TRY IT. Nothing is to be output except the lines from the one containing "Рассматриваем случай, когда" through the end of the material, each reproduced exactly.

DATASET EXCERPTS.
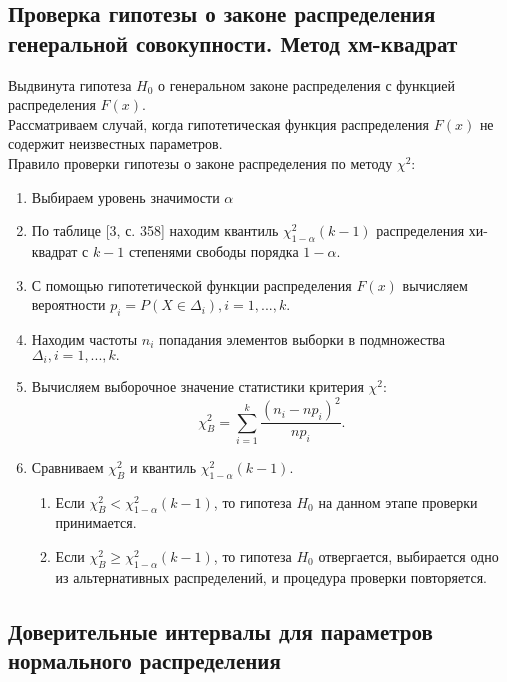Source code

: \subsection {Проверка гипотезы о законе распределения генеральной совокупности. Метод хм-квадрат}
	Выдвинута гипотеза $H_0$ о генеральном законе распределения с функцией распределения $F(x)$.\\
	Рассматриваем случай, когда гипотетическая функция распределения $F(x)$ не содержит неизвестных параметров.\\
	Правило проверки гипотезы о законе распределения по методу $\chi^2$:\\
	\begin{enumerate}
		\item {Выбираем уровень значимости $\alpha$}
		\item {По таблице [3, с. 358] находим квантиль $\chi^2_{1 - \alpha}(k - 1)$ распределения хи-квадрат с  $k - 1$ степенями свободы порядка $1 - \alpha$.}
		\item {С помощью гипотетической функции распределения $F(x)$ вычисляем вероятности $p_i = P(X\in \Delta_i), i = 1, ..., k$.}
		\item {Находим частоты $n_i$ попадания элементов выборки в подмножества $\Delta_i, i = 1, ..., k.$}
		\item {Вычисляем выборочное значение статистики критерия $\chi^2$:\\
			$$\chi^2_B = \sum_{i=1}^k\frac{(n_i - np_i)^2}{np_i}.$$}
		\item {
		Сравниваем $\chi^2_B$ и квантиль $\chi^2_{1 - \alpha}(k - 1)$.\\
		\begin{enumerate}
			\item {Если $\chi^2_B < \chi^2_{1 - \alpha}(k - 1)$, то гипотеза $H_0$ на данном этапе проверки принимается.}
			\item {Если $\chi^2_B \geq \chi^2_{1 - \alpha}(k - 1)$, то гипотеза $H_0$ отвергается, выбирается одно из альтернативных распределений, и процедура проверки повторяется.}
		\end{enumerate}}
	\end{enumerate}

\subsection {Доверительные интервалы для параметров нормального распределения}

RESPONSE BELOW.
	Рассматриваем случай, когда гипотетическая функция распределения $F(x)$ не содержит неизвестных параметров.\\
	Правило проверки гипотезы о законе распределения по методу $\chi^2$:\\
	\begin{enumerate}
		\item {Выбираем уровень значимости $\alpha$}
		\item {По таблице [3, с. 358] находим квантиль $\chi^2_{1 - \alpha}(k - 1)$ распределения хи-квадрат с  $k - 1$ степенями свободы порядка $1 - \alpha$.}
		\item {С помощью гипотетической функции распределения $F(x)$ вычисляем вероятности $p_i = P(X\in \Delta_i), i = 1, ..., k$.}
		\item {Находим частоты $n_i$ попадания элементов выборки в подмножества $\Delta_i, i = 1, ..., k.$}
		\item {Вычисляем выборочное значение статистики критерия $\chi^2$:\\
			$$\chi^2_B = \sum_{i=1}^k\frac{(n_i - np_i)^2}{np_i}.$$}
		\item {
		Сравниваем $\chi^2_B$ и квантиль $\chi^2_{1 - \alpha}(k - 1)$.\\
		\begin{enumerate}
			\item {Если $\chi^2_B < \chi^2_{1 - \alpha}(k - 1)$, то гипотеза $H_0$ на данном этапе проверки принимается.}
			\item {Если $\chi^2_B \geq \chi^2_{1 - \alpha}(k - 1)$, то гипотеза $H_0$ отвергается, выбирается одно из альтернативных распределений, и процедура проверки повторяется.}
		\end{enumerate}}
	\end{enumerate}

\subsection {Доверительные интервалы для параметров нормального распределения}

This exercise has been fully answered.